14 responses to “Sending notifications via Apple’s new HTTP/2 API (using Jetty 9.3.6)”

  1. Thanks for the example above.

    I’m trying to get it running and everything seems to be correct but when I execute the request.send() method it just hangs.
    I never get a response nor do I get a error…have let it run for up to 15 – 20 minutes and it doesn’t even timeout.

    Any ideas?
    Thanks,
    Jeff

    1. Jeff, looks like you’ve missed out on the ALPN library in your boot classpath. I’ve faced this issue a few times in the beginning.

      1. Hey Jude,
        I have it on there (or at least I think it correctly) and I’m getting the following on the server output:

        ALPN protocols [h2, h2-17, h2-16, h2-15, h2-14] for 146edad1[SSLEngine[hostname=api.development.push.apple.com port=443] SSL_NULL_WITH_NULL_NULL

        then hangs there.

        1. Strange, could you try with Jetty 9.3.7? 9.3.6 had a connection related bug, which was fixed in 9.3.7 (the bug was that Jetty wouldn’t reuse it’s internal HTTP/2 streams, and would crash after 500 requests).

          1. ah..yes…I’ll give that a shot.

            Thanks!

            1. Hi Jeff! Have you found out the reason that causing hang?
              I have searching for it for two days with no luck.
              Also, I have noticed that when I`m trying to send HTTP/2 request to APNS with another java lib (okHttp), i`m facing the same issue.
              Maybe there are some firewall setting or something like that?

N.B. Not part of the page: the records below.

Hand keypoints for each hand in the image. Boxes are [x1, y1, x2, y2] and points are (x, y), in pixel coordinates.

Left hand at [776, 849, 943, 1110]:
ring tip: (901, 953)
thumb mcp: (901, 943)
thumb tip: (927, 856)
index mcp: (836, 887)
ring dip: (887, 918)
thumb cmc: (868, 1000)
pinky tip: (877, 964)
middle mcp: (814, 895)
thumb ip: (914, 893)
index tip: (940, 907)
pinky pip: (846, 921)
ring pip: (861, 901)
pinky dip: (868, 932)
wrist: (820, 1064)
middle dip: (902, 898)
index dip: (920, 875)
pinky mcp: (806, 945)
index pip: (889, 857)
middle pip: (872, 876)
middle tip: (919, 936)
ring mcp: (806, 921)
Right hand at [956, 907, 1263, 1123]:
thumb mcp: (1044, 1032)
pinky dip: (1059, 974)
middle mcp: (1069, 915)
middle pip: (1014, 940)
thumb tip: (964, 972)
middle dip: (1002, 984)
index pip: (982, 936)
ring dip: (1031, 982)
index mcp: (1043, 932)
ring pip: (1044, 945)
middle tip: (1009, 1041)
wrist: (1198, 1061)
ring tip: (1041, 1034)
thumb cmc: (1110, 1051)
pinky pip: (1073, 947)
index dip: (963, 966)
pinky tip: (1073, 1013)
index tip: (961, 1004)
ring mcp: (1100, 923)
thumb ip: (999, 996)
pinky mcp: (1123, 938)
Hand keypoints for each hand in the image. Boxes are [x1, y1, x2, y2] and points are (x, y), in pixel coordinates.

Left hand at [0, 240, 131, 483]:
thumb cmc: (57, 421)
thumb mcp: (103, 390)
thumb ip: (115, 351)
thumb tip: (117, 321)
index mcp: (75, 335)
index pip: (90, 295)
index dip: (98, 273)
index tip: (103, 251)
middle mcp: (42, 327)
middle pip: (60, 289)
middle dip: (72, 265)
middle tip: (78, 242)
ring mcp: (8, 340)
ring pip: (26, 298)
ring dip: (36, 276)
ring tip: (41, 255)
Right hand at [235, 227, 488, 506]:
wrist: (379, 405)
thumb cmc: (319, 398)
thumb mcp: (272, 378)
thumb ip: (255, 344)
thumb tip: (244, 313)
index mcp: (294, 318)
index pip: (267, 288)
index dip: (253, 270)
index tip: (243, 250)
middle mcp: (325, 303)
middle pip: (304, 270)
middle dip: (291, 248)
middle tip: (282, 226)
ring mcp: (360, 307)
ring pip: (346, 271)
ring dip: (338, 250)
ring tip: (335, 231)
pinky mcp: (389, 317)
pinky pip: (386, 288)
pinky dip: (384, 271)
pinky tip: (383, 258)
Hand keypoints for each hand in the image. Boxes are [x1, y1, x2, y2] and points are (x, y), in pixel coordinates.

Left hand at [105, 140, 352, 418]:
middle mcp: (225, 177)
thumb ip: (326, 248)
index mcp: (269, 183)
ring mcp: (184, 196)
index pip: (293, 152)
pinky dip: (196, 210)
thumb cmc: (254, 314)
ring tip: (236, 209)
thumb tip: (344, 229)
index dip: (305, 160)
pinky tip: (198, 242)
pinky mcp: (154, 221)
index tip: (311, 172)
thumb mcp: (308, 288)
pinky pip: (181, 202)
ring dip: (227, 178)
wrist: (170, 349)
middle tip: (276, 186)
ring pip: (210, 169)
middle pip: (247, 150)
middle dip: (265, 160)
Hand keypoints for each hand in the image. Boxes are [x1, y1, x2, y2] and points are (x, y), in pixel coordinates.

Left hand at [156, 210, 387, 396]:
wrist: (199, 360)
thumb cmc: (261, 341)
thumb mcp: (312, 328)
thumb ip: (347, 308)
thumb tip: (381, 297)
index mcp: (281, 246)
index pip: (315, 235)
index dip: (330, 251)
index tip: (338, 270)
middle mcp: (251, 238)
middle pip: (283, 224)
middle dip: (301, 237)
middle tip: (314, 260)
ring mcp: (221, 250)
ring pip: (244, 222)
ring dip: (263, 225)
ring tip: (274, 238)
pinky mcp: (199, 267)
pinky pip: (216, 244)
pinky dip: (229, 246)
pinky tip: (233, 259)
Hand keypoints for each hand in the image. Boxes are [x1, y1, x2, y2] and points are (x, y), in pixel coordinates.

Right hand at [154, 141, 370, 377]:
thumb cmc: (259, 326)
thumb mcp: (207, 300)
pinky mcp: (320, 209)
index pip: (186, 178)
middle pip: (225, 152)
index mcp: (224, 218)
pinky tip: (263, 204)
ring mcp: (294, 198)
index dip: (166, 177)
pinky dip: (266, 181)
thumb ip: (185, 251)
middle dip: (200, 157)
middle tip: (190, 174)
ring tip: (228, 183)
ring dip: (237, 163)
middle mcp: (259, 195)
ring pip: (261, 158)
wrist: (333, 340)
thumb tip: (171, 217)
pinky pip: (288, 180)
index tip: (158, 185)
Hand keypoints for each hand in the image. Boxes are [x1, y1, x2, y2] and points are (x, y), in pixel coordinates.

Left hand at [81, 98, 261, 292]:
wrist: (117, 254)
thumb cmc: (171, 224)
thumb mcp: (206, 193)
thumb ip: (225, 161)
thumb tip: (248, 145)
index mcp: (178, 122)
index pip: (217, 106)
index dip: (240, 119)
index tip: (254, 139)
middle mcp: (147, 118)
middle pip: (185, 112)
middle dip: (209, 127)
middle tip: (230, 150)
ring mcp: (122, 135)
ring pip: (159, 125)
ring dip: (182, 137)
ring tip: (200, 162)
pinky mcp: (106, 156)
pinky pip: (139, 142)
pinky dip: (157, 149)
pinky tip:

              1. The ALPN version is tied with the JRE version. I’ve faced the same thing in the beginning. What version of Java and the ALPN library are you using?

                Also, you’ve got to put it in the boot class path.

                1. Yes, in VM options of my app launch i got:
                  -Xbootclasspath/p:”D:\\apln-boot-8.0.0.0.jar”

                  dependencies from gradle
                  compile ‘org.eclipse.jetty.http2:http2-http-client-transport:9.3.7.v20160115’
                  compile ‘org.eclipse.jetty:jetty-http:9.3.7.v20160115’
                  compile ‘org.eclipse.jetty.http2:http2-client:9.3.7.v20160115’
                  compile ‘org.eclipse.jetty:jetty-alpn-client:9.3.7.v20160115’
                  compile ‘org.eclipse.jetty.alpn:alpn-api:1.1.2.v20150522’

                  while running, I got log:
                  [main] INFO org.eclipse.jetty.util.ssl.SslContextFactory – x509=X509@685cb137(name surname,h=[],w=[]) for SslContextFactory@6a41eaa2(null,null).

                  does SslContextFactory@6a41eaa2(null,null) shows that something is wrong?

                  1. I get null, null too.
                    I’ve never tried it on Windows + Gradle + Jetty, can’t help you there.

                    1. I have installed jdk 1.8 ver 71, and now I get “next step error”

                      [HttpClient@1681595665-17] WARN org.eclipse.jetty.http2.HTTP2Session – NOT IMPLEMENTED max header list size to 8000

                    2. That warning is expected, the message should go through though :)

          2. I Have the same issue even with 9.3.7 version.

  2. Thanks a lot for the sample.
    Have you managed to make the connection through an authenticated proxy (like squid)?

    I’m trying with the following code:

    HttpProxy httpProxy = new HttpProxy(“localhost”, 3128);
    ProxyConfiguration proxyConfig = client.getProxyConfiguration();
    proxyConfig.getProxies().add(httpProxy);

    But the ALPN negotiation fails with a NullPointerException.

    1. I haven’t tried it with a proxy as such.